Research

Working Papers

Skewness Managed Portfolios (With John Lynch)

Due to positive skewness in the distribution of monthly stock returns, a few stocks play a disproportionally outsized role in the performance of factors. Because skewed stocks can end up in either the long or short leg of the portfolio, their impact depends on how skewness is related to the characteristic used to create the anomaly. Anomalies that long skewed stocks benefit, while those short lose. In a sample of anomalies underlying recent factor models, a skewness managed strategy that seeks skewness in the long leg while avoiding it in the short leg improves the average return by five to ten percentage points per year. Factor models fail to price skewness managed versions of their own factors, resulting in alphas that are up to as large as the original anomaly premium.

Demand Risk in Supply Factors?

This paper provides comprehensive tests for the presence of demand-side risks in investment and profitability premiums. Consumption risk, intermediary risk, macroeconomic risk, and investor sentiment are all considered as potential demand-side drivers of return. Factors based on the consumption and macroeconomic risk models have only a limited ability to price portfolios sorted on size and investment and are unable to price portfolios based on size and profitability. Of the two intermediary models, only the broker-dealer leverage factor succeeds in pricing both premiums, but this performance disappears with an updated version of the underlying data for broker-dealer leverage. Sentiment is unable to price either set of portfolios. All in all, the demand models considered are unlikely to explain empirically the supply-based premiums.

Bounded Support: Success and Limitations of Liquidity Support During Times of Crisis (With John Lynch)

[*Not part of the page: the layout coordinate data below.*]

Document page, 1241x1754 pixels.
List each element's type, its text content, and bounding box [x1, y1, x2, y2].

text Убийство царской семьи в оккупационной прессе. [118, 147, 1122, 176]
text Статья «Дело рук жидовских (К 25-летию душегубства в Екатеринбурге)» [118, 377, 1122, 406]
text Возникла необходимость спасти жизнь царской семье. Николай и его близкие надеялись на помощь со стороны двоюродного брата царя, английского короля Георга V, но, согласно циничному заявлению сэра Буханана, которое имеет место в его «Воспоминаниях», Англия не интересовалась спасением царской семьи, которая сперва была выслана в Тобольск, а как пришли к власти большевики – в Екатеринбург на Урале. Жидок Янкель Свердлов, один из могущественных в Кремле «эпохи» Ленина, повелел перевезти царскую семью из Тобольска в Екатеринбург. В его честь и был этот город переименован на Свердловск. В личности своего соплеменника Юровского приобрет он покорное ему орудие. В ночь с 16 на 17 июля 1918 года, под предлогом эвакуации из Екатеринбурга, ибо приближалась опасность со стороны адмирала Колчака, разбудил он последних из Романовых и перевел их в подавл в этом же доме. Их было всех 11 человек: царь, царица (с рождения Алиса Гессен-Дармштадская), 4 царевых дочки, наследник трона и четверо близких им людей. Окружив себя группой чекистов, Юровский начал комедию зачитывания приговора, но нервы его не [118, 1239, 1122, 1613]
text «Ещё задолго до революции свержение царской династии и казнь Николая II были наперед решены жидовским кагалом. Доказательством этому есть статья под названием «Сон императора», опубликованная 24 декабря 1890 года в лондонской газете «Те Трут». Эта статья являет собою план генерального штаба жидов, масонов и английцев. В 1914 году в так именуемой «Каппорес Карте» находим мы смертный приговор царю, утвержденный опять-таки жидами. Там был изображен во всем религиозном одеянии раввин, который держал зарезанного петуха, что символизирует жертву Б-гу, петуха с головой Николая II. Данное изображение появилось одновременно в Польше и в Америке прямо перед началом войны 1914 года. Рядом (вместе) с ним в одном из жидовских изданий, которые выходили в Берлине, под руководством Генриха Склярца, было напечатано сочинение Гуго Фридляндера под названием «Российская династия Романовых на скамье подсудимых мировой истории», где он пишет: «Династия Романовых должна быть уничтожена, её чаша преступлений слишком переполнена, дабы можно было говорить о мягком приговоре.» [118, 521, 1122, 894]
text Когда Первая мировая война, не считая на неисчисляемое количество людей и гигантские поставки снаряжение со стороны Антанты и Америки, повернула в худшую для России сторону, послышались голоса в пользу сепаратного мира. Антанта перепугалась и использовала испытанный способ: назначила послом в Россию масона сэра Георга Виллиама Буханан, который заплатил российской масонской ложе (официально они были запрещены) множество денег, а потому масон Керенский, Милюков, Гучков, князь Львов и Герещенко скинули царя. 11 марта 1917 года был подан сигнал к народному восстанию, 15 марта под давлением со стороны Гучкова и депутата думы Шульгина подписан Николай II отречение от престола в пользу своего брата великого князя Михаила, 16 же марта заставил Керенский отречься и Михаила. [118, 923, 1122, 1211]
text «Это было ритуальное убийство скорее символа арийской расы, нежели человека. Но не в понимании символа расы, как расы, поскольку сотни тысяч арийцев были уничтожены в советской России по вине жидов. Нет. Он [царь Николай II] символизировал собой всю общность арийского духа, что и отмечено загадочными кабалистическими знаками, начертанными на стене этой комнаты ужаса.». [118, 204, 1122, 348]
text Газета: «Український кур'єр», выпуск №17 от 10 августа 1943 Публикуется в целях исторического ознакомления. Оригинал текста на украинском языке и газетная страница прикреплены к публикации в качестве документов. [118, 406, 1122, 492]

Our paper sheds light on the complexity of liquidity injection programs by showing unintended consequences that arise when firm heterogeneity is overlooked. Utilizing firm-level data from the Paycheck Protection Program, we find government lending effectively reduced closures, particularly if received during the first two weeks. However, we find significant heterogeneity in the effectiveness of funds, resulting from broad-brush eligibility guidelines and differences in how firms process information. The implementation relied on the banking system, which exacerbated the distributional effects by favoring firms with stronger customer capital. Our findings highlight the importance of thoughtful liquidity distribution design to maximize its benefits.